Data sources and study population

Between January 1, 2000, and December 31, 2013, children and adolescents diagnosed with hypertension based on ICD-9-CM codes (401 ~ 405) were identified from the NHIRD. To avoid including children and adolescents with tentative diagnoses, patients who had an outpatient clinic visit under the diagnosis of hypertension less than twice would be excluded. Additionally, other data available in the NHIRD such as the date of birth, dates of visits, sex, type of admission or outpatient clinic visit, diagnosis, and treatment codes were also collected. Individual information is protected using scrambled identification numbers to prevent ethical violations related to the data.

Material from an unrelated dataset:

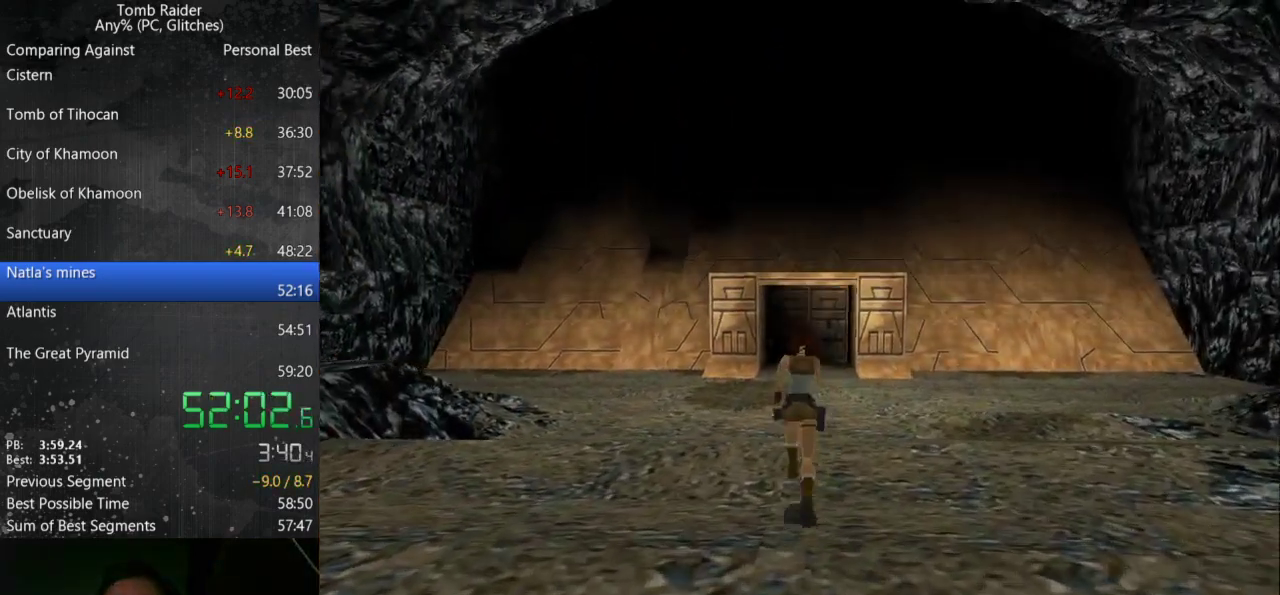
{"keys": ["up"], "events": [[33, "right", "down"], [233, "right", "up"], [433, "jump", "up"]]}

Patients older than 18 years were excluded. Our study conformed to the Declaration of Helsinki and relevant guidelines. The Institutional Review Board of Taipei Medical University approved this study (IRB no. N201911023) and waived the need for individual written informed consent.

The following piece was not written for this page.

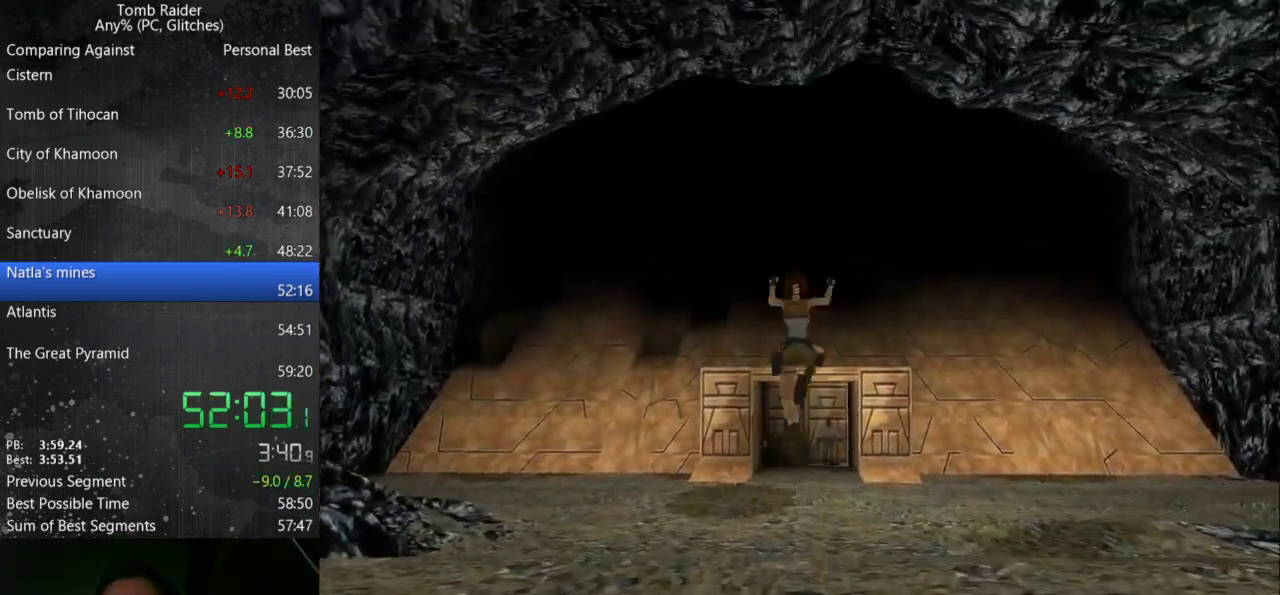
{"keys": ["up"], "events": []}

Metabolic syndrome-related diseases measurement

During the study period between January 1, 2000, and December 31, 2013, all identified hypertensive children and adolescents were evaluated for the presence of metabolic syndrome-related diseases based on ICD-9-CM codes, including DM (250.xx), hyperlipidemia (272.xx), and obesity (278.0, 278.1). For each hypertensive children and adolescents, one sex-, age-, and index year-matched participants without hypertension were randomly identified from the same database to form the non-hypertension control group.

Statistical analyses

All statistical analyses were performed using the SAS Statistical Software, vers. 9.4 (SAS Institute, Cary, NC, USA) and R Statistical Software, vers. 3.6.1 (R Foundation for Statistical Computing, Vienna, Austria; http://www.r-project.org). Continuous variables are presented as the mean ± standard deviation (SD) and were evaluated by a two-sided independent Student's t-test. Categorical data are presented as sample proportions and were evaluated by a Chi-squared test. Conditional logistic regression analysis was conducted to calculate the association of metabolic syndrome-related diseases between the hypertension and non-hypertension group; the results were presented as odds ratios (ORs) with 95% confidence intervals (CIs). Statistical significance was set at p < 0.05.